Hand back all of the records exactly as they read.

********************

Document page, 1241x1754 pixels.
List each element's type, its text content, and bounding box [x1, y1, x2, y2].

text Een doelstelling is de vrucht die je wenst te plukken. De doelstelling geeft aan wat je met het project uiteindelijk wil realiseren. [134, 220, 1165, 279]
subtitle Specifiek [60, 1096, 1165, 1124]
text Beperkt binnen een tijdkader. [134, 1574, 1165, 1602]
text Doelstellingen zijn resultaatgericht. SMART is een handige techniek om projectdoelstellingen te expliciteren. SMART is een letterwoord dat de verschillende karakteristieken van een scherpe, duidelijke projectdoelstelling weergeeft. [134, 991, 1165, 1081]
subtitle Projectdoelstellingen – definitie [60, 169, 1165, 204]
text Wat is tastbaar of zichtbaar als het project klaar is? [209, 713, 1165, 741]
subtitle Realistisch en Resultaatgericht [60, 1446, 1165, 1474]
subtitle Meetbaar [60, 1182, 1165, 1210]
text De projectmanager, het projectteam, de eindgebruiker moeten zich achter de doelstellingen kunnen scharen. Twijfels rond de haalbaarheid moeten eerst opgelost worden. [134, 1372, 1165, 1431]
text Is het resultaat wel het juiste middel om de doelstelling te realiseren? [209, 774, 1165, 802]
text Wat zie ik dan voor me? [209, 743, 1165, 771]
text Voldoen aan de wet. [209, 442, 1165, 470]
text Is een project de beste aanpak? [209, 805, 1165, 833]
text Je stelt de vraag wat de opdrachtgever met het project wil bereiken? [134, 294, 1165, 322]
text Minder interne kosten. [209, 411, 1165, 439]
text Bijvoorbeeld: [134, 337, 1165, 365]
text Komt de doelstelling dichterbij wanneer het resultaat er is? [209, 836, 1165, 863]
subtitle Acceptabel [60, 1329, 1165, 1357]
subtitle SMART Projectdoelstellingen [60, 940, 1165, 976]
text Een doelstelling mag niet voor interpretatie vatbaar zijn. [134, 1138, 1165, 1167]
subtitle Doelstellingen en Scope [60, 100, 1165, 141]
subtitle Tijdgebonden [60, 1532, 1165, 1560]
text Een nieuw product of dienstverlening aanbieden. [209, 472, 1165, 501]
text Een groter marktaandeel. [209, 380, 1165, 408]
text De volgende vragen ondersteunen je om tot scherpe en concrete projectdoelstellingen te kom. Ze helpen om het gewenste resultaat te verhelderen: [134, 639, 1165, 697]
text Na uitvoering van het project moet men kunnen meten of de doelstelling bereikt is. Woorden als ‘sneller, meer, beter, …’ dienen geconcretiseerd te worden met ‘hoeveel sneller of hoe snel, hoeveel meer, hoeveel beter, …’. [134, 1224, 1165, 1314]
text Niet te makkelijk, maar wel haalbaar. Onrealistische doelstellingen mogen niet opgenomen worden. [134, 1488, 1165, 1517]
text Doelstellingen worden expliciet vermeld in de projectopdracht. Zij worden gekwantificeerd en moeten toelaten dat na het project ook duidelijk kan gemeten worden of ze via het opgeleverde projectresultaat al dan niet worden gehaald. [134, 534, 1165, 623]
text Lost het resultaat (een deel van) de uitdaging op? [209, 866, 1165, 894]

********************

• THE ANSWER
Document page, 1241x1754 pixels.
List each element's type, its text content, and bounding box [x1, y1, x2, y2].

text Een doelstelling is de vrucht die je wenst te plukken. De doelstelling geeft aan wat je met het project uiteindelijk wil realiseren. [134, 220, 1165, 279]
subtitle Specifiek [60, 1096, 1165, 1124]
text Beperkt binnen een tijdkader. [134, 1574, 1165, 1602]
text Doelstellingen zijn resultaatgericht. SMART is een handige techniek om projectdoelstellingen te expliciteren. SMART is een letterwoord dat de verschillende karakteristieken van een scherpe, duidelijke projectdoelstelling weergeeft. [134, 991, 1165, 1081]
subtitle Projectdoelstellingen – definitie [60, 169, 1165, 204]
text Wat is tastbaar of zichtbaar als het project klaar is? [209, 713, 1165, 741]
subtitle Realistisch en Resultaatgericht [60, 1446, 1165, 1474]
subtitle Meetbaar [60, 1182, 1165, 1210]
text De projectmanager, het projectteam, de eindgebruiker moeten zich achter de doelstellingen kunnen scharen. Twijfels rond de haalbaarheid moeten eerst opgelost worden. [134, 1372, 1165, 1431]
text Is het resultaat wel het juiste middel om de doelstelling te realiseren? [209, 774, 1165, 802]
text Wat zie ik dan voor me? [209, 743, 1165, 771]
text Voldoen aan de wet. [209, 442, 1165, 470]
text Is een project de beste aanpak? [209, 805, 1165, 833]
text Je stelt de vraag wat de opdrachtgever met het project wil bereiken? [134, 294, 1165, 322]
text Minder interne kosten. [209, 411, 1165, 439]
text Bijvoorbeeld: [134, 337, 1165, 365]
text Komt de doelstelling dichterbij wanneer het resultaat er is? [209, 836, 1165, 863]
subtitle Acceptabel [60, 1329, 1165, 1357]
subtitle SMART Projectdoelstellingen [60, 940, 1165, 976]
text Een doelstelling mag niet voor interpretatie vatbaar zijn. [134, 1138, 1165, 1167]
subtitle Doelstellingen en Scope [60, 100, 1165, 141]
subtitle Tijdgebonden [60, 1532, 1165, 1560]
text Een nieuw product of dienstverlening aanbieden. [209, 472, 1165, 501]
text Een groter marktaandeel. [209, 380, 1165, 408]
text De volgende vragen ondersteunen je om tot scherpe en concrete projectdoelstellingen te kom. Ze helpen om het gewenste resultaat te verhelderen: [134, 639, 1165, 697]
text Na uitvoering van het project moet men kunnen meten of de doelstelling bereikt is. Woorden als ‘sneller, meer, beter, …’ dienen geconcretiseerd te worden met ‘hoeveel sneller of hoe snel, hoeveel meer, hoeveel beter, …’. [134, 1224, 1165, 1314]
text Niet te makkelijk, maar wel haalbaar. Onrealistische doelstellingen mogen niet opgenomen worden. [134, 1488, 1165, 1517]
text Doelstellingen worden expliciet vermeld in de projectopdracht. Zij worden gekwantificeerd en moeten toelaten dat na het project ook duidelijk kan gemeten worden of ze via het opgeleverde projectresultaat al dan niet worden gehaald. [134, 534, 1165, 623]
text Lost het resultaat (een deel van) de uitdaging op? [209, 866, 1165, 894]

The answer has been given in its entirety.